Comparative Archaeology Database  |  Center for Comparative Archaeology  |  University of Pittsburgh



Rosario Valley Architectural Gini Coefficient and Neighborhood Dataset

Kyle Shaw-Müller and John P. Walden



The data files below provide information on the mound volume measurements for Rosario. They are listed from smallest to largest, accompanied by their Lorenz curve calculations. In the data, "mounds" are synonymous with "structures." Structures are the basic unit of analysis and consist of heavily eroded platforms (i.e., mounds) upon which domestic superstructures would have been built.

DOWNLOAD:

[Comma delimited UTF-8 format]
[Excel format]

FILE METADATA:

Each line in the .CSV file represents one mound.
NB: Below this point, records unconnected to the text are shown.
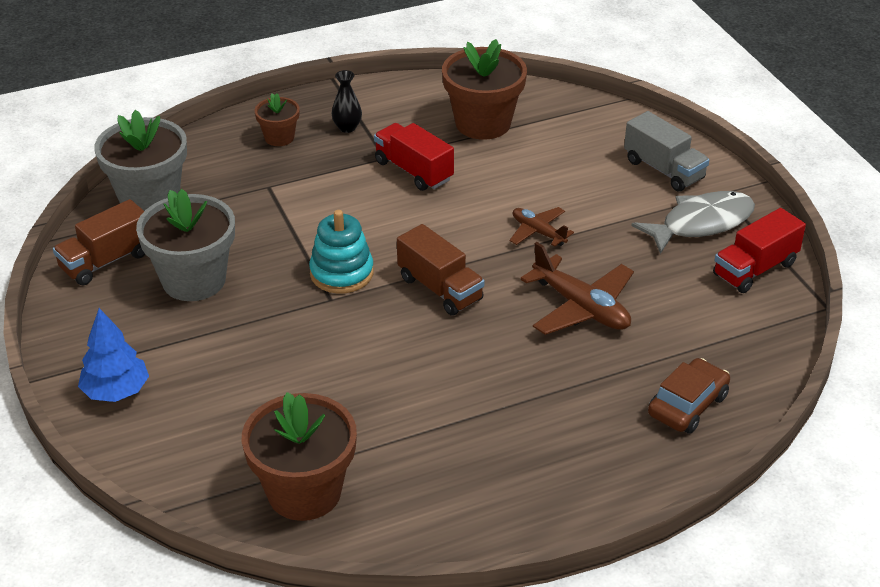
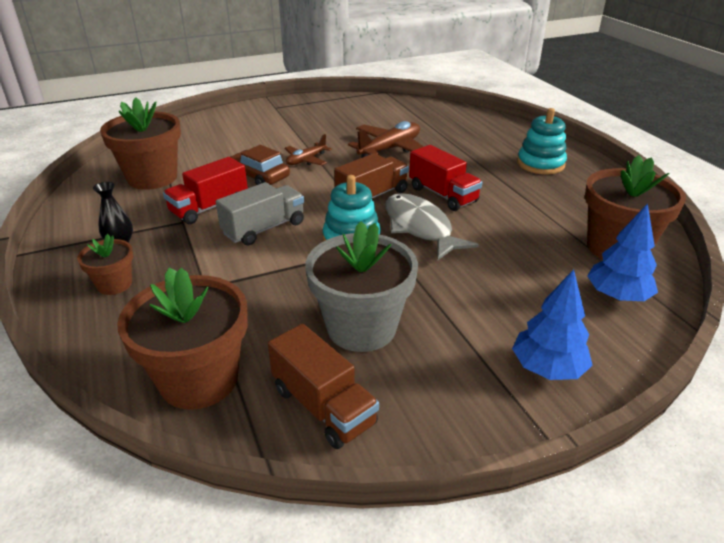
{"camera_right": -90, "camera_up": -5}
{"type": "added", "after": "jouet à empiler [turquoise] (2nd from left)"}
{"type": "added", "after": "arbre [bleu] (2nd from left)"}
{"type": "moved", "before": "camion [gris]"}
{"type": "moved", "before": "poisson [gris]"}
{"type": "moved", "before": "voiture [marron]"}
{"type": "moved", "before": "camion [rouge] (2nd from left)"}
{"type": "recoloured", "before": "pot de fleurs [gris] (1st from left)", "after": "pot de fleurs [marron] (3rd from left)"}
There are 1978 lines, each with 13 variables separated by commas. The variables are listed in the following order:

1 Site Name -- a code used to identify sites.
2 Volume of Mound in Cubic Meters
3 Wide Method: f' - An index of change, this is the difference between the prior and subsequent observations, divided by two and rounded down.
4 Wide Method: f'' - An index of acceleration, this is the difference between the f’ values of prior and subsequent observations, divided by two and rounded down.
5 Narrow Method: f' - An index of change, this is the difference between the observation and the one that follows, divided by two and rounded down.
6 Narrow Method: f'' - An index of acceleration, this is the difference between the f’ values of the observation and of its prior counterpart, divided by two and rounded down.
7 Individual # -- a number used to count sites used for mound calculations
8 Pop. frac: The share of the total population that the mound has; i.e. 1/ [sum of all observations]
9 Income frac: The proportion of the population's total volume that the mound has; i.e. [Mound Volume]/[Sum of Volume from all observations]
10 Line of Equality sum pop.: The cumulative value of each “population fraction” value, adding up to 1 on the final observation.
11 Lorenz Curve sum income: The cumulative value of each “income fraction” value, adding up to 1 on the final observation
12 G(i)*F(i+1): Calculates the differences between the line of equality and the Lorenz curve in order to estimate the area between them (via sums of their values) and consequently the Gini coefficient.
13 G(i+1)*F(i): Calculates the differences between the line of equality and the Lorenz curve in order to estimate the area between them (via sums of their values) and consequently the Gini coefficient.

The first line of the .CSV file, for example, looks like this:

RV120-2,4,,,0,,1,0.000505561,6.97672E-05,0.000505561,6.97672E-05,7.05432E-08,7.05432E-08

This means that RV120-2 has an volume of 4 meters squared. The four variables that follow ("Wide method" and "Narrow method" f' and t) show how quickly the area changes between consecutive values, therefore RV120-2 has no values or zero for these variables because it begins the sequence of observations. RV120-2 is the first observation ("Individual #'=1) of this analysis, it makes up about 0.05% of the total population ("Pop frac.=0.000505561), it has 6.97672E-05 of the population's total volume ("income frac."=6.97672E-05), the cumulative share of the population counted with this site is about 0.05% ("sum pop."=0.000505561), the cumulative share of the volume counted with this site is 6.97672E-05 ("sum pop."=6.97672E-05), and the difference between the line of equality and Lorenz curve at this point is 7.05432E-08 ("G(i)*F(i+1)"=7.05432E-08;"G(i+1)*F(i) =7.05432E-08).